States Face Budget Challenges with New Federal Laws by 2026
- Better American Media

- Jan 11
- 3 min read

States Prepare for Budget Challenges Amid Federal Law Changes by 2026
With the enactment of new federal legislation by President Donald Trump, states are preparing to navigate significant changes that will affect their budgetary decisions regarding social programs and taxes. As the federal government delegates more responsibilities to states, they face rising costs in critical welfare programs such as Medicaid and SNAP (Supplemental Nutrition Assistance Program).
State governments are now tasked with determining whether to utilize their own tax revenues to compensate for reductions in federal funding. Many states are also examining how to recalibrate their tax policies in light of these new federal provisions.
According to Tim Storey, CEO of the National Conference of State Legislatures, states are on the precipice of challenging economic times: “There’s a big storm coming for state budgets — the radar is clear — and it’s going to hit almost every state. It’s going to mean some hard choices.” As legislatures convene in January, they will begin to address these formidable issues.
Increased Costs for Food Assistance Programs
The SNAP program, which supports the grocery needs of 42 million Americans, will soon transfer a significant portion of its operational expenses to the states. Currently, the federal government covers all benefits related to SNAP and shares administrative costs, totaling approximately $6 billion for 2024. However, starting from October 1, states will become responsible for 75% of the administrative costs. States will face additional financial burdens for payment errors exceeding 6% by late 2027.

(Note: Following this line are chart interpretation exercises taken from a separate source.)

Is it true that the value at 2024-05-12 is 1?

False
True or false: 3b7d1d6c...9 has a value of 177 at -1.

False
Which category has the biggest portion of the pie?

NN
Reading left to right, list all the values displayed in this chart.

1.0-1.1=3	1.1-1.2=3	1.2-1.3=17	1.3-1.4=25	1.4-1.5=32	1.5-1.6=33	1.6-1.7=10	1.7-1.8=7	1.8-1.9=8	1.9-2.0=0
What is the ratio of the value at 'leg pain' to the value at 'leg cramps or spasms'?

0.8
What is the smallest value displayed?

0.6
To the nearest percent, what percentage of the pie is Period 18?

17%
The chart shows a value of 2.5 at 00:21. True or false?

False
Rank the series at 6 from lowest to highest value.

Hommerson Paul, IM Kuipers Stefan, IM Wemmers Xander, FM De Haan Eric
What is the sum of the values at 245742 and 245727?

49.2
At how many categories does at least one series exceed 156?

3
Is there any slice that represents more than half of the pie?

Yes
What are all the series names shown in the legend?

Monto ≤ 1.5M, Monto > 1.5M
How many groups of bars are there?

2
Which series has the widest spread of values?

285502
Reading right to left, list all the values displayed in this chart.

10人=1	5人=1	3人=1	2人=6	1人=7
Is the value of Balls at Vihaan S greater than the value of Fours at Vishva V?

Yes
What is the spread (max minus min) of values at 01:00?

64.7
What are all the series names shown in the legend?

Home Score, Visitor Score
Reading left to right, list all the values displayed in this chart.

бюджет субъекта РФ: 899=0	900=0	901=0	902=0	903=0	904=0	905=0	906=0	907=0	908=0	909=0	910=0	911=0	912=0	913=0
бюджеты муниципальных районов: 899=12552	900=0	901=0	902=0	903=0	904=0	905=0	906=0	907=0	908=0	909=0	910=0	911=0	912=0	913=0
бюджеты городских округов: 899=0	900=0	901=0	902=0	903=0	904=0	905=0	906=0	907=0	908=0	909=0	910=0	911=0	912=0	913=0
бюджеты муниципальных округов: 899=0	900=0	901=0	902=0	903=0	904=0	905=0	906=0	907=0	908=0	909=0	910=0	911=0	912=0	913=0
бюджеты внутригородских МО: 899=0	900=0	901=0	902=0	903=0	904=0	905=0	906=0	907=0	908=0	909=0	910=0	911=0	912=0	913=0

California has proactively allocated $84 million to mitigate SNAP error rates and assist local counties with compliance. In Florida, officials estimate that the ongoing administrative costs could soar by $50 million yearly, alongside potential benefit expenses that could approach $1 billion, states Sky Beard, the Florida director for No Kid Hungry. New Jersey's Assembly Speaker Craig Coughlin pointed out the state's commitment to maintaining access to essential services, but acknowledged the complications presented by federal funding cuts.
Modifications to Medicaid and Work Requirements
Recent changes to Medicaid will implement work requirements for certain adult beneficiaries, which states must start by January 2027, although they can opt to initiate these changes earlier. Nebraska's Governor Jim Pillen has announced plans to establish work requirements from May.
Missouri is preparing for significant expenditures to meet these federal mandates, with the Department of Social Services seeking $33 million for technology upgrades necessary for compliance, in addition to over $12 million for staffing Medicaid eligibility reviews.
The Congressional Budget Office has projected that these adjustments to Medicaid could result in a reduction of spending by $911 billion by 2034, but could also leave an additional 10 million Americans uninsured. In response, states might restrict Medicaid eligibility or decrease reimbursement rates to healthcare providers, as seen in regions like the District of Columbia, Colorado, and Idaho.
Considerations for State Tax Policies
The recent federal legislation introduced various changes to tax structures, including temporary suspensions on federal income taxes for tips and overtime pay, new senior deductions, and corporate tax incentives. This prompts states to decide whether to align their local tax mechanisms with these federal changes.
Michigan has been the only state to formally adopt tax breaks concerning tips and overtime. However, about half a dozen states have automatically integrated these provisions into their tax codes. Arizona is also planning to align with the federal tax cuts in the next legislative session, with Governor Katie Hobbs emphasizing potential benefits for residents facing rising living costs.